> [Stored items from a collection]
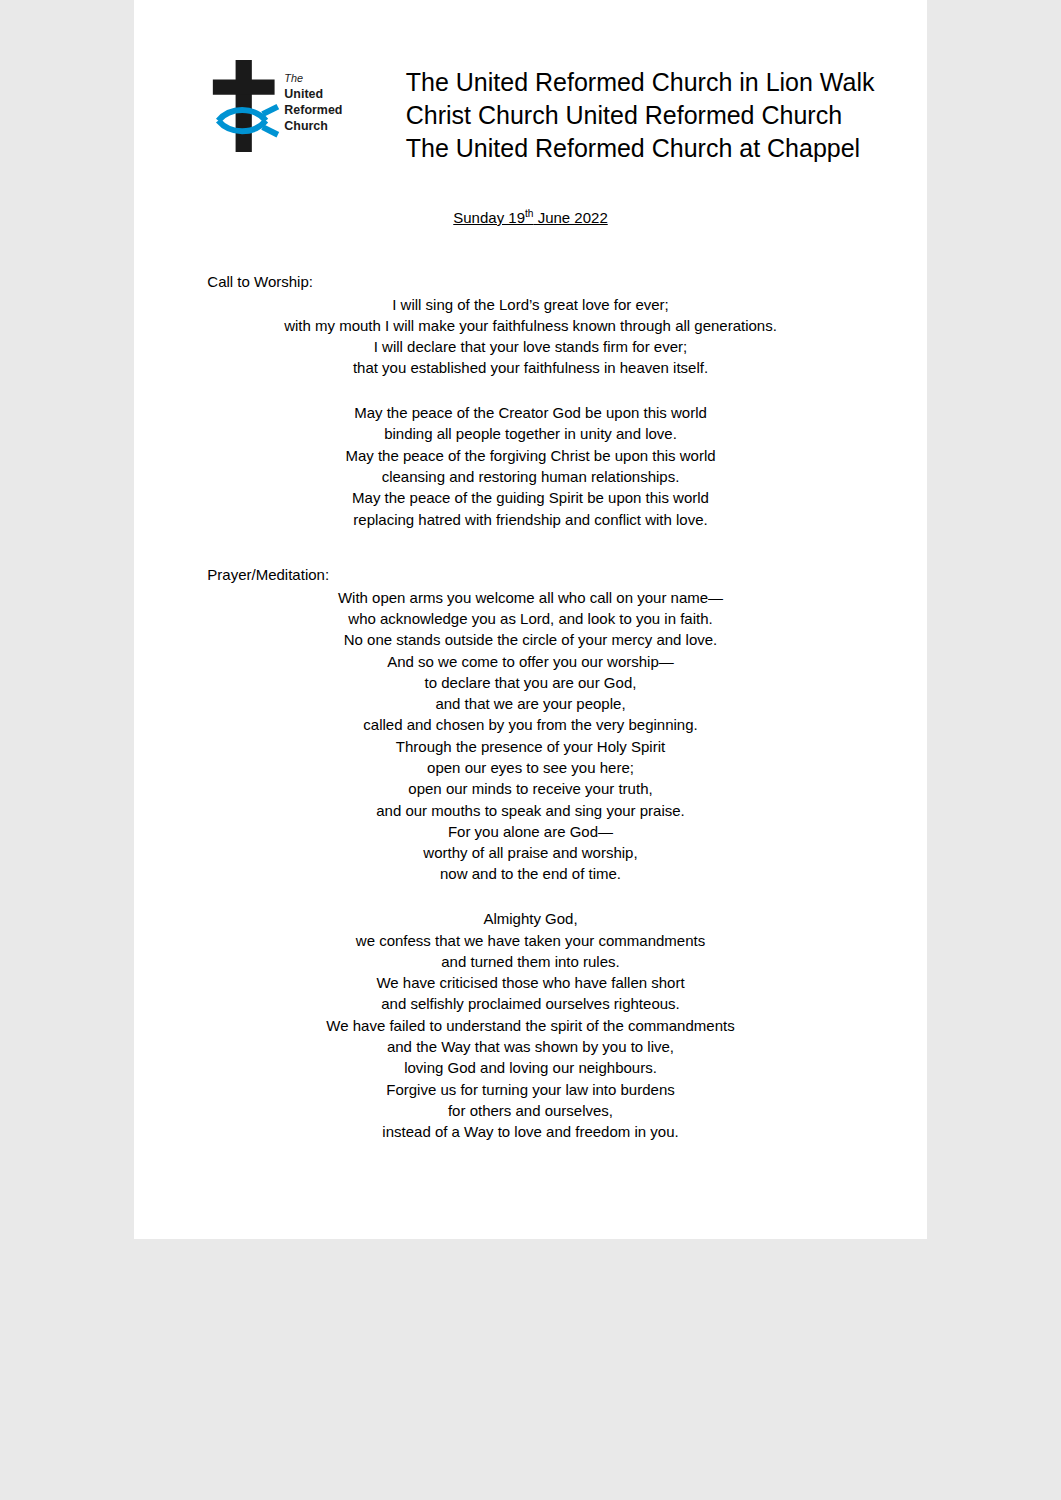The United Reformed Church logo The United Reformed Church
The United Reformed Church in Lion Walk
Christ Church United Reformed Church
The United Reformed Church at Chappel
Sunday 19th June 2022
Call to Worship:
I will sing of the Lord’s great love for ever;
with my mouth I will make your faithfulness known through all generations.
I will declare that your love stands firm for ever;
that you established your faithfulness in heaven itself.
May the peace of the Creator God be upon this world
binding all people together in unity and love.
May the peace of the forgiving Christ be upon this world
cleansing and restoring human relationships.
May the peace of the guiding Spirit be upon this world
replacing hatred with friendship and conflict with love.
Prayer/Meditation:
With open arms you welcome all who call on your name—
who acknowledge you as Lord, and look to you in faith.
No one stands outside the circle of your mercy and love.
And so we come to offer you our worship—
to declare that you are our God,
and that we are your people,
called and chosen by you from the very beginning.
Through the presence of your Holy Spirit
open our eyes to see you here;
open our minds to receive your truth,
and our mouths to speak and sing your praise.
For you alone are God—
worthy of all praise and worship,
now and to the end of time.
Almighty God,
we confess that we have taken your commandments
and turned them into rules.
We have criticised those who have fallen short
and selfishly proclaimed ourselves righteous.
We have failed to understand the spirit of the commandments
and the Way that was shown by you to live,
loving God and loving our neighbours.
Forgive us for turning your law into burdens
for others and ourselves,
instead of a Way to love and freedom in you.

> [Work order] One number is the full answer: how many lines of the records include the string "ourselves".

> [Expected output] 2